A voice whistled in adult Lorraine's ears, bartenders needed of her own creativity for another time. She was drawing her last cake when her imagination fell down again.

That vision was still there, in front of her eyes. Lorraine stood up and took the blonde haired woman's hand.

"Come on! I've an idea, at first! We have to wash these, ok?" she said moving her head, the other one nodded and re-came on their steps together but before she gave a little glance at her pocket watch rapidly.

Just for a little bit, lusty for such a brief while. It was 4 o'clock yet and the sunrise was nearly appearing everywhere they would have put on their small eyes.

The two women started to ride among the sandy avenues she met. Practically, they passed through and beyond streets, squares making a certain disorder in all over the mid-town.

Lorraine has been looking for a nursery, an hospital or even better a pharmacy. There wasn't any similar trace at that moment there, she was completely hopeless and gave herself as lost.

The girl didn't know anything about that monstrous city in the heart of England's ass. There were only houses or even better slums to loom her limited sight.

It was still dark and she couldn't see enough, it seemed too be nearly to a wide countryside. The widest she has never met for all her not too much long breath she has spent before then.

She heard different voices telling some name, they tasted too strange as that place and those faces she glimpsed with her corner of the eye for all that little while of her risky lifetime. Only at last minute she realized what they meant to say, that unison word represented just the name of that local quarter or better Digbeth, the boho zone of the city it has always been before.

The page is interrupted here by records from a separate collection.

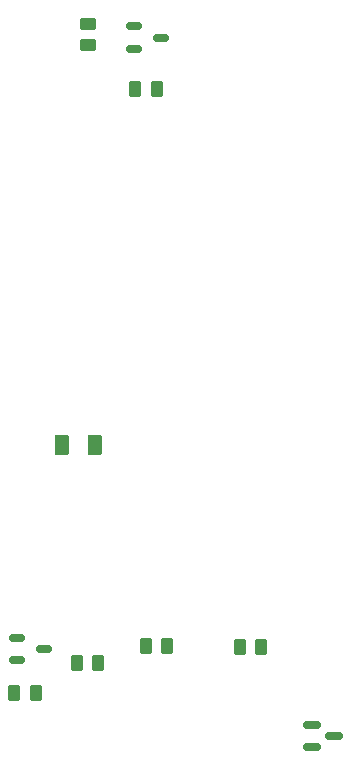
<source format=gbr>
%TF.GenerationSoftware,KiCad,Pcbnew,8.0.8-unknown-202501290020~8b811aa383~ubuntu24.04.1*%
%TF.CreationDate,2025-02-10T17:26:24-05:00*%
%TF.ProjectId,deleteme,64656c65-7465-46d6-952e-6b696361645f,rev?*%
%TF.SameCoordinates,Original*%
%TF.FileFunction,Paste,Top*%
%TF.FilePolarity,Positive*%
%FSLAX46Y46*%
G04 Gerber Fmt 4.6, Leading zero omitted, Abs format (unit mm)*
G04 Created by KiCad (PCBNEW 8.0.8-unknown-202501290020~8b811aa383~ubuntu24.04.1) date 2025-02-10 17:26:24*
%MOMM*%
%LPD*%
G01*
G04 APERTURE LIST*
G04 Aperture macros list*
%AMRoundRect*
0 Rectangle with rounded corners*
0 $1 Rounding radius*
0 $2 $3 $4 $5 $6 $7 $8 $9 X,Y pos of 4 corners*
0 Add a 4 corners polygon primitive as box body*
4,1,4,$2,$3,$4,$5,$6,$7,$8,$9,$2,$3,0*
0 Add four circle primitives for the rounded corners*
1,1,$1+$1,$2,$3*
1,1,$1+$1,$4,$5*
1,1,$1+$1,$6,$7*
1,1,$1+$1,$8,$9*
0 Add four rect primitives between the rounded corners*
20,1,$1+$1,$2,$3,$4,$5,0*
20,1,$1+$1,$4,$5,$6,$7,0*
20,1,$1+$1,$6,$7,$8,$9,0*
20,1,$1+$1,$8,$9,$2,$3,0*%
G04 Aperture macros list end*
%ADD10RoundRect,0.150000X-0.512500X-0.150000X0.512500X-0.150000X0.512500X0.150000X-0.512500X0.150000X0*%
%ADD11RoundRect,0.250000X0.262500X0.450000X-0.262500X0.450000X-0.262500X-0.450000X0.262500X-0.450000X0*%
%ADD12RoundRect,0.250000X0.375000X0.625000X-0.375000X0.625000X-0.375000X-0.625000X0.375000X-0.625000X0*%
%ADD13RoundRect,0.250000X-0.262500X-0.450000X0.262500X-0.450000X0.262500X0.450000X-0.262500X0.450000X0*%
%ADD14RoundRect,0.150000X-0.587500X-0.150000X0.587500X-0.150000X0.587500X0.150000X-0.587500X0.150000X0*%
%ADD15RoundRect,0.250000X0.450000X-0.262500X0.450000X0.262500X-0.450000X0.262500X-0.450000X-0.262500X0*%
G04 APERTURE END LIST*
D10*
%TO.C,Q2*%
X137415000Y-123176409D03*
X137415000Y-125076409D03*
X139690000Y-124126409D03*
%TD*%
D11*
%TO.C,R5*%
X149270000Y-76666409D03*
X147445000Y-76666409D03*
%TD*%
D12*
%TO.C,D1*%
X144027500Y-106876409D03*
X141227500Y-106876409D03*
%TD*%
D10*
%TO.C,Q1*%
X147375000Y-71406409D03*
X147375000Y-73306409D03*
X149650000Y-72356409D03*
%TD*%
D13*
%TO.C,R3*%
X142490000Y-125276409D03*
X144315000Y-125276409D03*
%TD*%
D11*
%TO.C,R4*%
X158100000Y-123976409D03*
X156275000Y-123976409D03*
%TD*%
D13*
%TO.C,R1*%
X137215000Y-127876409D03*
X139040000Y-127876409D03*
%TD*%
D14*
%TO.C,U4*%
X162415000Y-130526409D03*
X162415000Y-132426409D03*
X164290000Y-131476409D03*
%TD*%
D15*
%TO.C,R6*%
X143410000Y-73011409D03*
X143410000Y-71186409D03*
%TD*%
D13*
%TO.C,R2*%
X148315000Y-123826409D03*
X150140000Y-123826409D03*
%TD*%
M02*

</source>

Lorraine was still looking around for a while and only at the end noted they've reached something as similar as a Pub. The red lights signs shined discontinuous on the grey and brown of the corner road and she doubted enough before trying to enter there.

"Wait!" she ordered again, Lorraine thought it might be a whorehouse "Old Crown Pub!" that girl read and rolled her eyes, when she was sure there wasn't another thing to be suspected about Lorraine opted to move in.
"Hail, oh! Sorry, I don't know you were closing!" she hadn't either the time to finish this phrase that was interrupted by the waitress who was sweeping the floor, her eyes was as shame as next to cry out.
"Not, be quiet! Come on!" the black apron woman smiled, this one stopped sweeping for a while and looked at her as she retook to tell.
"We need to go to the toilet!" the barmaid was interrupted again.
"Ah, good! Over there on the left!" the black ponytail girl exclaimed telegraphic.
"Ah, ok and thanks!" with these words, the two women went away.

Writers from Hell:

Old Crown Pub is a real Tavern in Birmingham and is among the most ancient ones of the Second City and you can find it only in Deritend, that part of the town which turns around the crowded High Street and gives shops and other similar things by the Custard Factory. The complex, situated in reconverted Victorian factories, offers creative cinematographic house offices, independent boutiques, a cinema and fashionable restaurants. In the nearby, there's the Old Crown Pub with woody parquet built in XIV century, while the industrial sites of some zones, as Floodgate Street, are decorated with graffiti.